Grainger–Barratt Redrow Chiswick BTR: design, funding and delivery notes for engineers
Reviewed by Joe Ashwell

First reported on The Construction Index
30 Second Briefing
Connected Living London will forward fund and acquire a £68.4m, 195-home build-to-rent scheme at Chiswick Reach on Bollo Lane, West London, to be developed with Barratt Redrow in Grainger’s first BTR collaboration with a major UK housebuilder. The project, which has detailed planning consent and Building Safety Regulator Gateway 2 approval, includes 4,299 sq ft of commercial space and 5,499 sq ft of internal amenity space such as co-working areas and a gym.
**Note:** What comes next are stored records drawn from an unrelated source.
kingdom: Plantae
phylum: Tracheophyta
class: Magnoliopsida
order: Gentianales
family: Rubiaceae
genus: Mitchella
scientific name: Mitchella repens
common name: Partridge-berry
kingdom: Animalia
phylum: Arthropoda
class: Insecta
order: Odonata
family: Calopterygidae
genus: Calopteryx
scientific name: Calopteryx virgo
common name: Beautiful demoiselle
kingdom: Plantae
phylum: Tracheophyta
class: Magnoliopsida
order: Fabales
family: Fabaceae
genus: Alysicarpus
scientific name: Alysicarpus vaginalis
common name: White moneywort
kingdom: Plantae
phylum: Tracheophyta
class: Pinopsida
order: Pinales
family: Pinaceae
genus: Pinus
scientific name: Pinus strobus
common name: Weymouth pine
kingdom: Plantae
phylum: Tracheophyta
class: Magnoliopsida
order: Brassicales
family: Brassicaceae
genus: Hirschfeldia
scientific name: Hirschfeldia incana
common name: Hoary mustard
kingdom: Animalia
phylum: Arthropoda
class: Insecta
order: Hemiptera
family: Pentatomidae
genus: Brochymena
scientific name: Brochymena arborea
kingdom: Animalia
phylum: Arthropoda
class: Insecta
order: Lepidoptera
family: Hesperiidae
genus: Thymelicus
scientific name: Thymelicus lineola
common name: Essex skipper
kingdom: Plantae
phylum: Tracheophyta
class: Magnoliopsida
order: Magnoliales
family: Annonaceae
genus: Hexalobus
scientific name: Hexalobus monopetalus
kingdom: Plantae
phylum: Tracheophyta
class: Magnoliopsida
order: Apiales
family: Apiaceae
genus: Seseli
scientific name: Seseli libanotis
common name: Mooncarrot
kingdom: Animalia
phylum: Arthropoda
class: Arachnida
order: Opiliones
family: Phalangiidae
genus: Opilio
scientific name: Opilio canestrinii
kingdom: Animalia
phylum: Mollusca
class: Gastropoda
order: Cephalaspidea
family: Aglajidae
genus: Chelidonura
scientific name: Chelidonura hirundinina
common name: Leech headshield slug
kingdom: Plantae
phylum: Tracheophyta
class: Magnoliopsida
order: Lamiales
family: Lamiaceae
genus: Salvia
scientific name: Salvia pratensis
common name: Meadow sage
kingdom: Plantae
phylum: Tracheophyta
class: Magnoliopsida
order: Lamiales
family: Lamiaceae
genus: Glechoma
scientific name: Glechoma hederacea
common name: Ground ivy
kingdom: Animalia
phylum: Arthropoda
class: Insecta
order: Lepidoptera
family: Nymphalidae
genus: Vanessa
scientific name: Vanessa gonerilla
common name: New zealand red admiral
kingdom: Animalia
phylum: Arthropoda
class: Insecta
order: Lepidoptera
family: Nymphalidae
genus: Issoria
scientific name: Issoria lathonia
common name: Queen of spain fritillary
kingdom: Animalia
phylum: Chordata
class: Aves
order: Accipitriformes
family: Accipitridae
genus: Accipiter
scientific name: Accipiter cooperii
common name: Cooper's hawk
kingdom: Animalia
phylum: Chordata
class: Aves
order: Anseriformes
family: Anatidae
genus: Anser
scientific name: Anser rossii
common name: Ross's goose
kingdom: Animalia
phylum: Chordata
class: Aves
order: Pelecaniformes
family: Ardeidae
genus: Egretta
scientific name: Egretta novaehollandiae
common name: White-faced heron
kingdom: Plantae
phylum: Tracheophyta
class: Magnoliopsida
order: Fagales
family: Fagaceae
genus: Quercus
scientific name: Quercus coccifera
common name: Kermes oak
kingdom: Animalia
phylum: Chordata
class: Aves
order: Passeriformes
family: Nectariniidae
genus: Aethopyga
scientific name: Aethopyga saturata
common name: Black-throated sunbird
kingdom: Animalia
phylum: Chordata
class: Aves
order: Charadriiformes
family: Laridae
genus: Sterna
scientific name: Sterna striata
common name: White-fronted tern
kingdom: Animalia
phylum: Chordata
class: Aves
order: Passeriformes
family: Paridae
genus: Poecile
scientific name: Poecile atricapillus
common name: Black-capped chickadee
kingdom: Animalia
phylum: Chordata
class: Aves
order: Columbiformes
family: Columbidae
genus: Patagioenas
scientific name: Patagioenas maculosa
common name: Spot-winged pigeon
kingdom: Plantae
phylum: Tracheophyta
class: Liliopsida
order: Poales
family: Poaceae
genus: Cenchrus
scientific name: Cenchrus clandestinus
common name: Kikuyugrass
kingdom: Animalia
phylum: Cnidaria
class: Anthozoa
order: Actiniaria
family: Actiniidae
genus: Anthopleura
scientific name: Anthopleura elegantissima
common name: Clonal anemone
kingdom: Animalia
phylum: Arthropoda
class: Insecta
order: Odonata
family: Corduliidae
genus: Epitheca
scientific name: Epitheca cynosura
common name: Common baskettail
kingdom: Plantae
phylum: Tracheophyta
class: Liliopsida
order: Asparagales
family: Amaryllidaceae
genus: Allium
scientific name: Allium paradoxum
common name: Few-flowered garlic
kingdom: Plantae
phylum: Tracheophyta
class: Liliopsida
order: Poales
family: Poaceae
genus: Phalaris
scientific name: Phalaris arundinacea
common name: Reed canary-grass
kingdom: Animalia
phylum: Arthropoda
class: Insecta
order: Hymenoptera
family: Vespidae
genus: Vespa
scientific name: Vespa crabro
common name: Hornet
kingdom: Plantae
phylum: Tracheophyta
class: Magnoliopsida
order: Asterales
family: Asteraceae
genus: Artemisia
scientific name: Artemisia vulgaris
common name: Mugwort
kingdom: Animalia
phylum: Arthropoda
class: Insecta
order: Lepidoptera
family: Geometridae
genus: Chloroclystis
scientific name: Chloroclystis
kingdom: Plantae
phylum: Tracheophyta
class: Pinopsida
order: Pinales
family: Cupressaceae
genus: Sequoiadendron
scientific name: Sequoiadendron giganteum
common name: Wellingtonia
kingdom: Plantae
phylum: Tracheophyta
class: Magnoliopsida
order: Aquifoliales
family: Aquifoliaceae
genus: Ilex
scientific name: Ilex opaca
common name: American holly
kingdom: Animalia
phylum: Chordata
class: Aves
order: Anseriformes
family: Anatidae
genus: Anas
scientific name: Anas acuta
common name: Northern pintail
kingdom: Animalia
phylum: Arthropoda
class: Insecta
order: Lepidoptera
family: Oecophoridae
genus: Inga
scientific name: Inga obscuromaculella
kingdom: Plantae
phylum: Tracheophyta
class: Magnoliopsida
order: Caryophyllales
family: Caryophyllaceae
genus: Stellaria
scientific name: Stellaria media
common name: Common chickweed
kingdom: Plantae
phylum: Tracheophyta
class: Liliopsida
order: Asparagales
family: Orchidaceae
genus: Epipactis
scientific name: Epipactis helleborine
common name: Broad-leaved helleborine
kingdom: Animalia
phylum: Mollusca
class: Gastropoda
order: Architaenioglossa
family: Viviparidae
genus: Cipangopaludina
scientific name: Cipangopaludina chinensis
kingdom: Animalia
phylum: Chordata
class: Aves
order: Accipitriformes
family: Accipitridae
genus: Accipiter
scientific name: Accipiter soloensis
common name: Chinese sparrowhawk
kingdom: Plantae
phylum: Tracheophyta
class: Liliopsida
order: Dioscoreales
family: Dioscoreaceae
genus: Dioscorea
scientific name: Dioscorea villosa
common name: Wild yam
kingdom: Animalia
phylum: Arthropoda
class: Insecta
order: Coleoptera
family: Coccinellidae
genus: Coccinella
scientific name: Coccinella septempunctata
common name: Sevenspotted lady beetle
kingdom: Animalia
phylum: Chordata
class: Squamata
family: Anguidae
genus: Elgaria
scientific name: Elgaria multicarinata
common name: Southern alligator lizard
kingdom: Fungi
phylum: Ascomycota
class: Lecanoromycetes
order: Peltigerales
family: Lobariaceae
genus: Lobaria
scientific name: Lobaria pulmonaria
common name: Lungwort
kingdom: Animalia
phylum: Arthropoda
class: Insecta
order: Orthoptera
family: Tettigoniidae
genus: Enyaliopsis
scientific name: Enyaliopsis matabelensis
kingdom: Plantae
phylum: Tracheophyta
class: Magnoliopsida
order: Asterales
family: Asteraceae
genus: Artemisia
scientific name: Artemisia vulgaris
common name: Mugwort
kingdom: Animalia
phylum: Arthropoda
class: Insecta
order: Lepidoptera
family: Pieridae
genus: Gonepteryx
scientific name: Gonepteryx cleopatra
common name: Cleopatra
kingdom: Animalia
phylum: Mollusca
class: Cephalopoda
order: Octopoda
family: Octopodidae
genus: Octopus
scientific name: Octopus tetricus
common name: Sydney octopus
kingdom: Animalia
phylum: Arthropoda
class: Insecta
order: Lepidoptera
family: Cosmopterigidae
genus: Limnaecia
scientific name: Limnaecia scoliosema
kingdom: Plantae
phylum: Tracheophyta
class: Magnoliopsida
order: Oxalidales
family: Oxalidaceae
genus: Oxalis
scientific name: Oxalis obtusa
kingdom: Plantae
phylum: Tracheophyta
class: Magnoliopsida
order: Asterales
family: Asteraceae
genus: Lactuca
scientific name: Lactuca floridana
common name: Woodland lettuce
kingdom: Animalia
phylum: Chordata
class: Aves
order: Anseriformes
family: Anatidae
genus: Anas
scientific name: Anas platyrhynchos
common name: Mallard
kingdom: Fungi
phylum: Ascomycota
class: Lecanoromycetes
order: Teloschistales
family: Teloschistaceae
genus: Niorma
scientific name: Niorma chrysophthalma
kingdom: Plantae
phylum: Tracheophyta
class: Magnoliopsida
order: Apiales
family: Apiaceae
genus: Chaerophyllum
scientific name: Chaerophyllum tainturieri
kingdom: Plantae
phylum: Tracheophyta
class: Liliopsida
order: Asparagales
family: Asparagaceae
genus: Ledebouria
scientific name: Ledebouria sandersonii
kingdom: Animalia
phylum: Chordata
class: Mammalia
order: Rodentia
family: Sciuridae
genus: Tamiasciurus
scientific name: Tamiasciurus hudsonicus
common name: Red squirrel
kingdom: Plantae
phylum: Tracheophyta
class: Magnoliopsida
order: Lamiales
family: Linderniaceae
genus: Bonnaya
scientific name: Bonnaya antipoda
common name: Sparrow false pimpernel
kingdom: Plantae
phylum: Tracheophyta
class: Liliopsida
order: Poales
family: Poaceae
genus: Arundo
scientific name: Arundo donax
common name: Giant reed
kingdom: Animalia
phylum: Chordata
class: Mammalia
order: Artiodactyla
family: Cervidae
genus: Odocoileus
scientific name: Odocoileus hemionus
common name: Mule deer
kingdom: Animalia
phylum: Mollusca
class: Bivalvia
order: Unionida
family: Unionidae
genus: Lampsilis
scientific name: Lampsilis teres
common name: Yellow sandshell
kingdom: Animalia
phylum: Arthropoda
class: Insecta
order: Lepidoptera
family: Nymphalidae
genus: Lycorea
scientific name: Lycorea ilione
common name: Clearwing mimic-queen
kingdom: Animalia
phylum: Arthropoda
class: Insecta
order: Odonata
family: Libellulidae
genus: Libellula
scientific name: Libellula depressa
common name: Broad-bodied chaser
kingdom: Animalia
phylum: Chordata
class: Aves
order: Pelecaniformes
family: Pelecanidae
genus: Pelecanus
Construction is due to start within weeks, with practical completion targeted for late 2028.
Technical Brief
- Forward-funding structure fixes total capex at £68.4m, de-risking construction cost escalation for the JV.
- Equity split is tightly defined at 51% Grainger and 49% Places for London (TfL’s property arm).
- Gateway 2 approval from the Building Safety Regulator confirms detailed design and construction control regime pre-start.
- Detailed planning consent already secured, so early works can focus on mobilisation, site logistics and groundworks.
- Commercial floor area of 4,299 sq ft will require separate servicing, fire strategy and structural loading arrangements.
- Internal amenity provision of 5,499 sq ft implies additional MEP complexity for gym and co-working fit-out.
- Collaboration model with a major housebuilder may become a template for future BTR schemes with similar JV funding.
Our Take
Within our 537 Infrastructure stories, West London schemes involving Transport for London or its property arms tend to show long delivery horizons similar to the late‑2028 target here, signalling that transport-adjacent land assembly and consents remain a pacing factor for urban BTR pipelines.
The 51/49 ownership split between Grainger and Places for London reflects a pattern in our database where public-sector landowners in UK BTR deals retain substantial economic exposure, which can complicate exit strategies but often improves planning outcomes and local political support.
At a purchase price of £68.4m for 195 homes, this Chiswick Reach scheme sits at the upper end of per‑unit capital intensity among recent UK BTR items in our coverage, implying that rental levels will likely need to target the mid-to-upper market segment rather than purely affordable tenures.
Prepared by collating external sources, AI-assisted tools, and Geomechanics.io’s proprietary mining database, then reviewed for technical accuracy & edited by our geotechnical team.